START EXERCISE DATA
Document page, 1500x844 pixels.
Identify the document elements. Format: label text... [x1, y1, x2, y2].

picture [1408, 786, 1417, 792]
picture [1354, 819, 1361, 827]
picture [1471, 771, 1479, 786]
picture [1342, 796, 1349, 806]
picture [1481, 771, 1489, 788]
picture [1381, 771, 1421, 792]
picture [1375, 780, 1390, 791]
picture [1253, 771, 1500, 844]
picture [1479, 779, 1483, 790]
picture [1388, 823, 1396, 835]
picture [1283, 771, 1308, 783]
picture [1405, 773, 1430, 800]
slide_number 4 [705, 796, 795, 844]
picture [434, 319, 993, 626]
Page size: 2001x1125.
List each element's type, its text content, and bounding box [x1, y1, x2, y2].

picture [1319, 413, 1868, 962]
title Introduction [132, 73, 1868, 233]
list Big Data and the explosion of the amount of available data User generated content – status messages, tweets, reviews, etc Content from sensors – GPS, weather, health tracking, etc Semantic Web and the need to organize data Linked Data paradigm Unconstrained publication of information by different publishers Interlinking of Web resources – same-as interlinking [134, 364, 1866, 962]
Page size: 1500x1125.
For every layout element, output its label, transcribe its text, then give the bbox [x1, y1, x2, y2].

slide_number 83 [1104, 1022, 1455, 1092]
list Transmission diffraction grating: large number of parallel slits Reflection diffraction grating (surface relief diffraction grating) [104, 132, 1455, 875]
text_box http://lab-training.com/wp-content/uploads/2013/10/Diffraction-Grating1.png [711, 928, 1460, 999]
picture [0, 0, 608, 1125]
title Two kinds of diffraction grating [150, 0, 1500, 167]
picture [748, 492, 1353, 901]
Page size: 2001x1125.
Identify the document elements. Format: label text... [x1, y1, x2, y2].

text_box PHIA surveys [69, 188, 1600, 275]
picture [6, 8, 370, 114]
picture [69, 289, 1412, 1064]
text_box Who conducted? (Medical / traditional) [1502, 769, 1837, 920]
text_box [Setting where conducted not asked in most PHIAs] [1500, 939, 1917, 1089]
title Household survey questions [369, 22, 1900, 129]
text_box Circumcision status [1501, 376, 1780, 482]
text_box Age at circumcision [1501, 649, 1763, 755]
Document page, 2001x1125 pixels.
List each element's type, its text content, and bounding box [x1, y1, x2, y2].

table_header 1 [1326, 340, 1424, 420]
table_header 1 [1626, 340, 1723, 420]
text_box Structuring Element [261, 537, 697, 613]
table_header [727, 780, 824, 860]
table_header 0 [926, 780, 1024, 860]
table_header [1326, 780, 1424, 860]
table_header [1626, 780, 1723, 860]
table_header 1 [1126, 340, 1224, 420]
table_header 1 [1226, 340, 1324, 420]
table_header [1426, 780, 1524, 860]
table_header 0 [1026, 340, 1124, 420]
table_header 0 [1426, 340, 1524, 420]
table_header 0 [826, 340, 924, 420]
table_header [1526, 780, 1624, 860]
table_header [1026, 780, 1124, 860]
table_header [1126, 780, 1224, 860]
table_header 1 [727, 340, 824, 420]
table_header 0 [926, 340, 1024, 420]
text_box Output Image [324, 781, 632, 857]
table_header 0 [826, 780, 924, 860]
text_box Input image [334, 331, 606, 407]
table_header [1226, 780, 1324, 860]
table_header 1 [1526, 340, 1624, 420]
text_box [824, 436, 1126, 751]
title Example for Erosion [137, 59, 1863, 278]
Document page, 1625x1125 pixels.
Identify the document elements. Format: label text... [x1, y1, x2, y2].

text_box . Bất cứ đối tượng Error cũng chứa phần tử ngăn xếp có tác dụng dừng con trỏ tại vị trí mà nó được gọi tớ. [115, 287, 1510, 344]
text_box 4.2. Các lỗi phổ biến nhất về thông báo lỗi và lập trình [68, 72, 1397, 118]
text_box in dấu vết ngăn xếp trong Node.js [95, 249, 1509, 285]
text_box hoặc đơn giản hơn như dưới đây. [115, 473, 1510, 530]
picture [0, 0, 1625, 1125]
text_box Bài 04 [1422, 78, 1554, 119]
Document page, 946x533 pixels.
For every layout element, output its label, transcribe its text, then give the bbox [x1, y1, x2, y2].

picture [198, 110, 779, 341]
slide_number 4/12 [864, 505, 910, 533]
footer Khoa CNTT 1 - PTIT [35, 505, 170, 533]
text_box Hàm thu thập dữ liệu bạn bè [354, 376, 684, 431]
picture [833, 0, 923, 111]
END EXERCISE DATA
* **YOUR ASSIGNMENT**
Reproduce each record exactly as it appears.

* **SOLUTION FOR THIS TASK**
Document page, 1500x844 pixels.
Identify the document elements. Format: label text... [x1, y1, x2, y2].

picture [1408, 786, 1417, 792]
picture [1354, 819, 1361, 827]
picture [1471, 771, 1479, 786]
picture [1342, 796, 1349, 806]
picture [1481, 771, 1489, 788]
picture [1381, 771, 1421, 792]
picture [1375, 780, 1390, 791]
picture [1253, 771, 1500, 844]
picture [1479, 779, 1483, 790]
picture [1388, 823, 1396, 835]
picture [1283, 771, 1308, 783]
picture [1405, 773, 1430, 800]
slide_number 4 [705, 796, 795, 844]
picture [434, 319, 993, 626]
Page size: 2001x1125.
List each element's type, its text content, and bounding box [x1, y1, x2, y2].

picture [1319, 413, 1868, 962]
title Introduction [132, 73, 1868, 233]
list Big Data and the explosion of the amount of available data User generated content – status messages, tweets, reviews, etc Content from sensors – GPS, weather, health tracking, etc Semantic Web and the need to organize data Linked Data paradigm Unconstrained publication of information by different publishers Interlinking of Web resources – same-as interlinking [134, 364, 1866, 962]
Page size: 1500x1125.
For every layout element, output its label, transcribe its text, then give the bbox [x1, y1, x2, y2].

slide_number 83 [1104, 1022, 1455, 1092]
list Transmission diffraction grating: large number of parallel slits Reflection diffraction grating (surface relief diffraction grating) [104, 132, 1455, 875]
text_box http://lab-training.com/wp-content/uploads/2013/10/Diffraction-Grating1.png [711, 928, 1460, 999]
picture [0, 0, 608, 1125]
title Two kinds of diffraction grating [150, 0, 1500, 167]
picture [748, 492, 1353, 901]
Page size: 2001x1125.
Identify the document elements. Format: label text... [x1, y1, x2, y2].

text_box PHIA surveys [69, 188, 1600, 275]
picture [6, 8, 370, 114]
picture [69, 289, 1412, 1064]
text_box Who conducted? (Medical / traditional) [1502, 769, 1837, 920]
text_box [Setting where conducted not asked in most PHIAs] [1500, 939, 1917, 1089]
title Household survey questions [369, 22, 1900, 129]
text_box Circumcision status [1501, 376, 1780, 482]
text_box Age at circumcision [1501, 649, 1763, 755]
Document page, 2001x1125 pixels.
List each element's type, its text content, and bounding box [x1, y1, x2, y2].

table_header 1 [1326, 340, 1424, 420]
table_header 1 [1626, 340, 1723, 420]
text_box Structuring Element [261, 537, 697, 613]
table_header [727, 780, 824, 860]
table_header 0 [926, 780, 1024, 860]
table_header [1326, 780, 1424, 860]
table_header [1626, 780, 1723, 860]
table_header 1 [1126, 340, 1224, 420]
table_header 1 [1226, 340, 1324, 420]
table_header [1426, 780, 1524, 860]
table_header 0 [1026, 340, 1124, 420]
table_header 0 [1426, 340, 1524, 420]
table_header 0 [826, 340, 924, 420]
table_header [1526, 780, 1624, 860]
table_header [1026, 780, 1124, 860]
table_header [1126, 780, 1224, 860]
table_header 1 [727, 340, 824, 420]
table_header 0 [926, 340, 1024, 420]
text_box Output Image [324, 781, 632, 857]
table_header 0 [826, 780, 924, 860]
text_box Input image [334, 331, 606, 407]
table_header [1226, 780, 1324, 860]
table_header 1 [1526, 340, 1624, 420]
text_box [824, 436, 1126, 751]
title Example for Erosion [137, 59, 1863, 278]
Document page, 1625x1125 pixels.
Identify the document elements. Format: label text... [x1, y1, x2, y2].

text_box . Bất cứ đối tượng Error cũng chứa phần tử ngăn xếp có tác dụng dừng con trỏ tại vị trí mà nó được gọi tớ. [115, 287, 1510, 344]
text_box 4.2. Các lỗi phổ biến nhất về thông báo lỗi và lập trình [68, 72, 1397, 118]
text_box in dấu vết ngăn xếp trong Node.js [95, 249, 1509, 285]
text_box hoặc đơn giản hơn như dưới đây. [115, 473, 1510, 530]
picture [0, 0, 1625, 1125]
text_box Bài 04 [1422, 78, 1554, 119]
Document page, 946x533 pixels.
For every layout element, output its label, transcribe its text, then give the bbox [x1, y1, x2, y2].

picture [198, 110, 779, 341]
slide_number 4/12 [864, 505, 910, 533]
footer Khoa CNTT 1 - PTIT [35, 505, 170, 533]
text_box Hàm thu thập dữ liệu bạn bè [354, 376, 684, 431]
picture [833, 0, 923, 111]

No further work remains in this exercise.